LIEGI + VUELTA (poker di tappe e 13 giorni in rojo!) – Appena una settimana dopo l’amarissimo podio di Parigi, Roglic chiudeva il mondiale di Imola al sesto posto nel primo gruppetto inseguitore dal vincitore Alaphilippe. Si pensava che sfruttava ancora l’onda lunga della condizione del Tour, anche se in corsa non aveva certo brillato dopo il lavoro di Pogacar in suo favore. Ma è alla Liegi-Bastogne-Liegi (corsa per la prima volta) che compie il primo capolavoro. Come a Imola, i più forti sono nel gruppetto che si gioca la corsa. Ci sono l’iridato Alaphilippe, Pogacar, l’emergente Hirschi, il rientrante Mohoric e lui l’imperscrutabile Primoz. Volata che Alaphilippe vuole dominare, il francese rovina tutto con la sua veemenza. Prima ostacola Pogacar e Hirschi (e per questo verrà squalificato!), quindi pensa di aver vinto e alza le braccia al cielo, ma non si avvede che alla sua destra con un colpo di reni viene superato sulla linea da Roglic! Il campione della Jumbo-Visma si prende così la sua prima classica monumento, arricchendo un palmarès già importante con una delle corse in linea più gloriose al mondo. Ma non è finita, perché decide di correre la Vuelta, nella quale sulla carta (ma proprio sulla carta…) condivide i gradi di capitano con Tom Dumoulin. Risultato? Basta la prima tappa, vinta con autorevolezza, per dare un chiaro segnale a tutti: è alla Vuelta per vincere. Il resto lo conosciamo, a parte il mezzo passaggio a vuoto nella giornata (Aramon Formigal) in cui Carapaz gli strappa la roja e poi ancora sull’Angliru per una solo giorno, Roglic è protagonista di una Vuelta volitiva, accorta ma culminata da colpi di maestria che gli permettono di conquistare ben 4 successi di tappa e totalizzando complessivamente 13 giorni in maglia rossa (che si sommano ai 12 della scorsa edizione per un totale di 25 giorni in rojo alla Vuelta). Proprio al penultimo giorno di gara, ha rivisto gli spettri del Tour, stavolta però è riuscito a mantenere calma e freddezza per chiudere vincitore nel duello con Carapaz. Per la cronaca, ha chiuso per il secondo anno consecutivo al primo posto nella classifica mondiale dell’UCI World Ranking.

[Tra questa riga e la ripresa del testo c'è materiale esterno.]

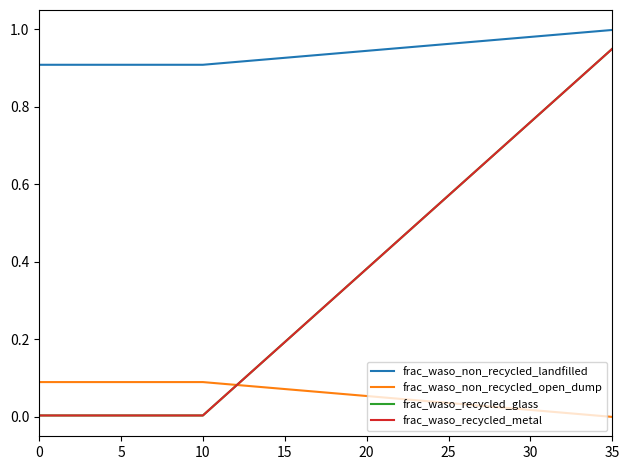

What is the average value of the frac_waso_non_recycled_landfilled series?

0.9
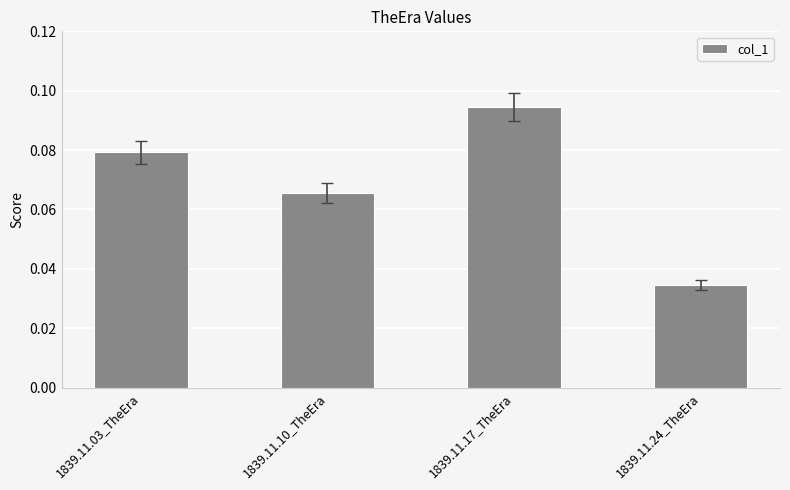

Which label corresponds to the smallest value in the chart?

1839.11.24_TheEra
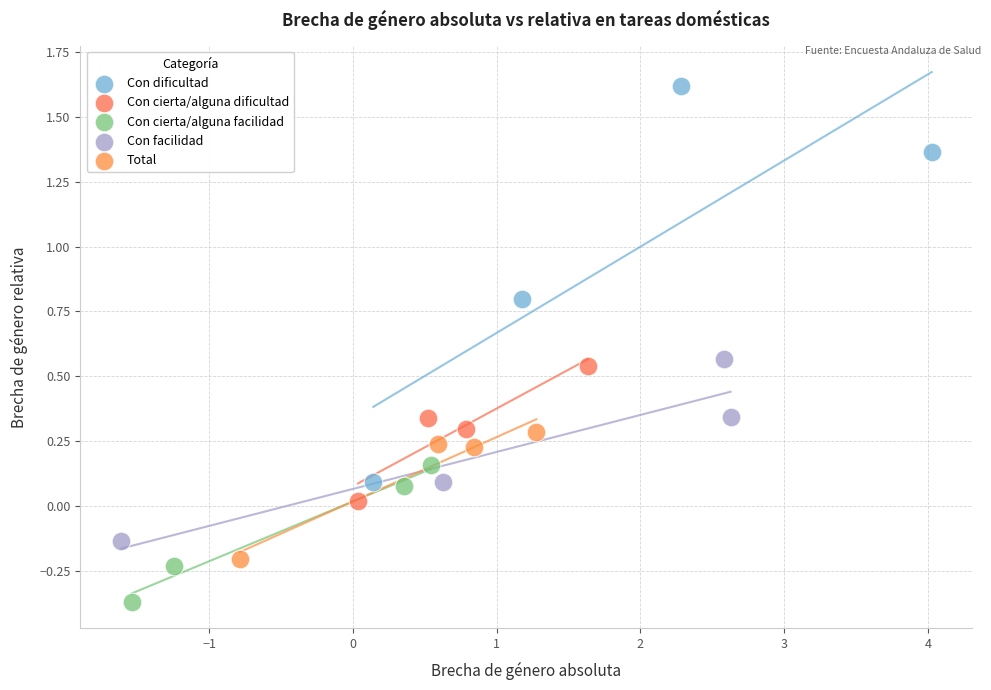

Which series reaches the maximum Y coordinate?

Con dificultad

La leggenda del calo dell’ultima settimana… – Un’ultima cosa, Roglic cala nell’ultima settimana di un GT. Vogliamo sfatare questo concetto analizzando i suoi risultati nelle ultime due stagioni. Giro (3°) e Vuelta 2019, Tour (2°) e Vuelta 2020: quattro GT consecutivi sul podio (con due vittorie), ma soprattutto condotti sempre al vertice lottando sempre per la vittoria come evidenziato dai 41 giorni al comando della Generale (25 in maglia rossa, 11 giorni in maglia gialla 5 giorni in rosa) su un totale di 81 giorni di corsa. Numeri imponenti e non chiacchere.